Round-Up
Sunday’s New York Times magazine features a cover story by Jeffrey Rosen on Justice Stevens entitled, “The Dissenter.” It includes a long personal biography, some of the Justice’s thoughts on his colleagues, and his reflections on controversial decisions, like Roe v. Wade.
Here’s another review of The Nine to add to the list: Michiko Katutani weighs in on the book for the New York Times book review, praising its lively and informative tone. Also, NPR offers this audio interview with the author, Jeffrey Toobin. On the blogs, Dorf On Law has a post about an incident recorded in Toobin’s book in which Justice Scalia may or may not have called Justice Thomas “a nut.”
Tony Mauro’s post on the Chief Justice’s reentry into the Stoneridge case is available here.
Orin Kerr comments on Tom’s post, “A True Rightward Turn?” at the Volokh Conspiracy.

Rosen closes his opening paragraph with, “According to the gossip among Supreme Court law clerks, the level of tension among the justices is higher than at any point since Bush v. Gore in 2000.”
This melodramatic statement is necessarily unfounded and unreliable and does a disservice to the Court for the sake of thematic exposition. First, Rosen’s assertion is misguided. Anyone who has witnessed the Justices’ interactions on a daily basis from inside the Court — and this includes every law clerk — would agree that their relations are unfailingly friendly and collegial. One would be hard-pressed to find a more genial working group of ideologically diffuse minds in the country (to say nothing of the other branches of government). Rosen is speaking in relative, not absolute, terms, of course, but employing phrases like “level of tension” and citing Bush v. Gore reeks of alarmism that is plainly unfounded.
Second, the very premise of Rosen’s assertion is flawed. Almost without exception, law clerks serve for one Term. How exactly, then, do they make longitudinal observations stretching across Terms — six Terms, in fact, if the comparison is to Bush v. Gore? Furthermore, any such conclusions are necessarily unreliable, as they would have to be based on hearsay from prior years’ clerks and be drawn through comparing intangible concepts like “level[s] of tension.”
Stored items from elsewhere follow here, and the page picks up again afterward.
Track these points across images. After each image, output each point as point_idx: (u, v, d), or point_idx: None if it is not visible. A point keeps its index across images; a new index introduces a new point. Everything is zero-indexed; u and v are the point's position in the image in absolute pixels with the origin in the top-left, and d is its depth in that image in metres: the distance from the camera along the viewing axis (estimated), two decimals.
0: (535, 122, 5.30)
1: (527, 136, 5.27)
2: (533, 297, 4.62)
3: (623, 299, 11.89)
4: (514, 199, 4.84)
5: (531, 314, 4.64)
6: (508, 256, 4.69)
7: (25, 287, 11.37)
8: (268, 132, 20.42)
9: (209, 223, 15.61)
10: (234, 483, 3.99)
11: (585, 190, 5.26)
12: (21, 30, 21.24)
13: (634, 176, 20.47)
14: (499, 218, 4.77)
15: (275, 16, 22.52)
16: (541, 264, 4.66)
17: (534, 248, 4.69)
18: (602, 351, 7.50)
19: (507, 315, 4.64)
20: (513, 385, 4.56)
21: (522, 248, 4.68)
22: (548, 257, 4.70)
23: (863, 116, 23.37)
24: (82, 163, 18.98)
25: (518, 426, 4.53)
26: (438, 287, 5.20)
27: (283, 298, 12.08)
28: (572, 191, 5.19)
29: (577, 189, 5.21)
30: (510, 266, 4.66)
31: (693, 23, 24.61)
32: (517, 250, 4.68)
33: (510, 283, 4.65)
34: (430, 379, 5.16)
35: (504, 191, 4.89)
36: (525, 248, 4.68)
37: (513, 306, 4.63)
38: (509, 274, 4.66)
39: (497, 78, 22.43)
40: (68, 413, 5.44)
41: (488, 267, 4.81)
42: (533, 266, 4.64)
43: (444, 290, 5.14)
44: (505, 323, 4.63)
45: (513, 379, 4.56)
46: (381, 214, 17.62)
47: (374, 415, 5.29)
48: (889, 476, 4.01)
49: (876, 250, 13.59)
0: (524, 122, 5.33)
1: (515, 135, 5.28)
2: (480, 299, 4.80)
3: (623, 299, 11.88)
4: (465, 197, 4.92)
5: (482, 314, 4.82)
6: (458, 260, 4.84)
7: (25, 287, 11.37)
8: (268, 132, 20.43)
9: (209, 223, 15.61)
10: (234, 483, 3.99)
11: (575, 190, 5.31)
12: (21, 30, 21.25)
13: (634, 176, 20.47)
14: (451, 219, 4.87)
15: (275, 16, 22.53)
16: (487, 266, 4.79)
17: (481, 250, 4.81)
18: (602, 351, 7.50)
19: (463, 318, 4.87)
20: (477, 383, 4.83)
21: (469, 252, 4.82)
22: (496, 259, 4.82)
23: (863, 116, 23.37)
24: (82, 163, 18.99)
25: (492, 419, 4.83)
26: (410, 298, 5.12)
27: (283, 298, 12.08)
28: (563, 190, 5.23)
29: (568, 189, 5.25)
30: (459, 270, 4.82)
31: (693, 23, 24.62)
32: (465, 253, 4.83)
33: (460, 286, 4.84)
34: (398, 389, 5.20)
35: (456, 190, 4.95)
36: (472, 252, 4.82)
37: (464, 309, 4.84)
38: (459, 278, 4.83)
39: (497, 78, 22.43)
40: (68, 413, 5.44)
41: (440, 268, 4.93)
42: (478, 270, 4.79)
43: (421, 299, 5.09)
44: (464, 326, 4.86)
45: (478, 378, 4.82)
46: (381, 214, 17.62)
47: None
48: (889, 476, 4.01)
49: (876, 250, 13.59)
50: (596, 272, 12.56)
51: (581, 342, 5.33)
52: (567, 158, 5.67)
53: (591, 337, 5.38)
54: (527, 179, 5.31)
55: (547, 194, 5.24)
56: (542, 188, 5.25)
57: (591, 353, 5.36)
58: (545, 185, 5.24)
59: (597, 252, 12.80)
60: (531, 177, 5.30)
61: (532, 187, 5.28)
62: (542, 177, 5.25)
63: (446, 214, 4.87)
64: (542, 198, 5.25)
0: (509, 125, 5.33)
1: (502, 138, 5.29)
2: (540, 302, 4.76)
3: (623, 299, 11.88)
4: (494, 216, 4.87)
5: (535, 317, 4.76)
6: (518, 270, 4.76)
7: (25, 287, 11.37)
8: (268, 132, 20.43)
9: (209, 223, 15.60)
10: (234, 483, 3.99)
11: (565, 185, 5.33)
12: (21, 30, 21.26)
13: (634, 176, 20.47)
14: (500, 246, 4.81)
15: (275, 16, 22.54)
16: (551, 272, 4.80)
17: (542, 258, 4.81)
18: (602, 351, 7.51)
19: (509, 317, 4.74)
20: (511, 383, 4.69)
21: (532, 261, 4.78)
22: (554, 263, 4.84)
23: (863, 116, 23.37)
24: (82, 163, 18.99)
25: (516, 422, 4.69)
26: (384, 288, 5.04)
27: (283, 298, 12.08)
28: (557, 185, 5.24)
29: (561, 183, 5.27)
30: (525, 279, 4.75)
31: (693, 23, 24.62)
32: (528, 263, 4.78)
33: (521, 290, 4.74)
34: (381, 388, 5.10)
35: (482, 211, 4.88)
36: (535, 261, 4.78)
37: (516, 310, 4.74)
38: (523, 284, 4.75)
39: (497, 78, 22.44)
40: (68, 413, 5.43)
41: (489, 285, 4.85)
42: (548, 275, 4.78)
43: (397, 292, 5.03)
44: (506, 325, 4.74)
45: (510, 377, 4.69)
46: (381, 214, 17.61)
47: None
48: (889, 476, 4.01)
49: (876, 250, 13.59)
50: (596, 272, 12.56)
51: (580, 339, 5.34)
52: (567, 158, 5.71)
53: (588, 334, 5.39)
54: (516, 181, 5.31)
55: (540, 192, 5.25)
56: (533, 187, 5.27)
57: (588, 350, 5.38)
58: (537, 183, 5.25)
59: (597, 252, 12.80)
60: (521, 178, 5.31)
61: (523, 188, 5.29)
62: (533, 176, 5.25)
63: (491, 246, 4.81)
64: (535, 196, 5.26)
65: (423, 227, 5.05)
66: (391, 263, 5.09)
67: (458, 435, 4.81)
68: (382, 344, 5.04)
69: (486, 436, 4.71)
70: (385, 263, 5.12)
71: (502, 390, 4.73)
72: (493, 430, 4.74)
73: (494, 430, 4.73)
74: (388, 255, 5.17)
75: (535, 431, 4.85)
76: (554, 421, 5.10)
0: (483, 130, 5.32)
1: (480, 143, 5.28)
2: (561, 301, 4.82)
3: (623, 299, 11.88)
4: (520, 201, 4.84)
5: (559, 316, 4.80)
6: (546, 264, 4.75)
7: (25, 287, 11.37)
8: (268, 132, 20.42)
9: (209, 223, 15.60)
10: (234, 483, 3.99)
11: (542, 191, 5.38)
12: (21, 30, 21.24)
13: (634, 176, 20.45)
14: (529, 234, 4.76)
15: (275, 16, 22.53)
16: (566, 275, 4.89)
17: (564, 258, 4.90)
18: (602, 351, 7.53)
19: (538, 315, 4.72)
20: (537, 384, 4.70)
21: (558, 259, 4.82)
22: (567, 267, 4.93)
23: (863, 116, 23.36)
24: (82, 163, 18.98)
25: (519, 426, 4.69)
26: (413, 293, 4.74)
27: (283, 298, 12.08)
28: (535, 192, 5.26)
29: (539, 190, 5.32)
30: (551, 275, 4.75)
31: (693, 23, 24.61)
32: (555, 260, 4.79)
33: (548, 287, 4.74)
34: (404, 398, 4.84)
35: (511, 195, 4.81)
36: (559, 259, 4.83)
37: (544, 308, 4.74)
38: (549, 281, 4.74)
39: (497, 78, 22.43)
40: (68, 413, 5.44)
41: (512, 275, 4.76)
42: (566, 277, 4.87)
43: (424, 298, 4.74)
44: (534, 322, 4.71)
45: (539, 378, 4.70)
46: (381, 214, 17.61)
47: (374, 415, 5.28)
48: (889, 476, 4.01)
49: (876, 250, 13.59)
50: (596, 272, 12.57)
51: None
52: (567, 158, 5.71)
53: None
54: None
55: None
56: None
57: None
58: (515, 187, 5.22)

Third, Rosen’s statement requires that he have interviewed an OT 2006 law clerk (ideally more than one, to provide a meaningful sample size); otherwise, he has no valid foundation for comparing past Terms to the most recent Term. Yet I find it exceedingly hard to believe that any OT 2006 law clerk spoke to Rosen, particularly given that such a clerk would almost certainly have had to do so while still working at the Court. Clerks are loath enough to speak to journalists, but the reluctance is even more pronounced the closer to one’s Term of service, and surely at its zenith while a clerk is still at the Court (if not a matter of ethical or professional obligation).
That Rosen resorts to unfounded and unreliable assertions in his opening paragraph, simply to advance the rhetoric of the piece, leads me to wonder about the accuracy and substantiation of the rest of the article, which is not what I would expect out of a Times Magazine cover story.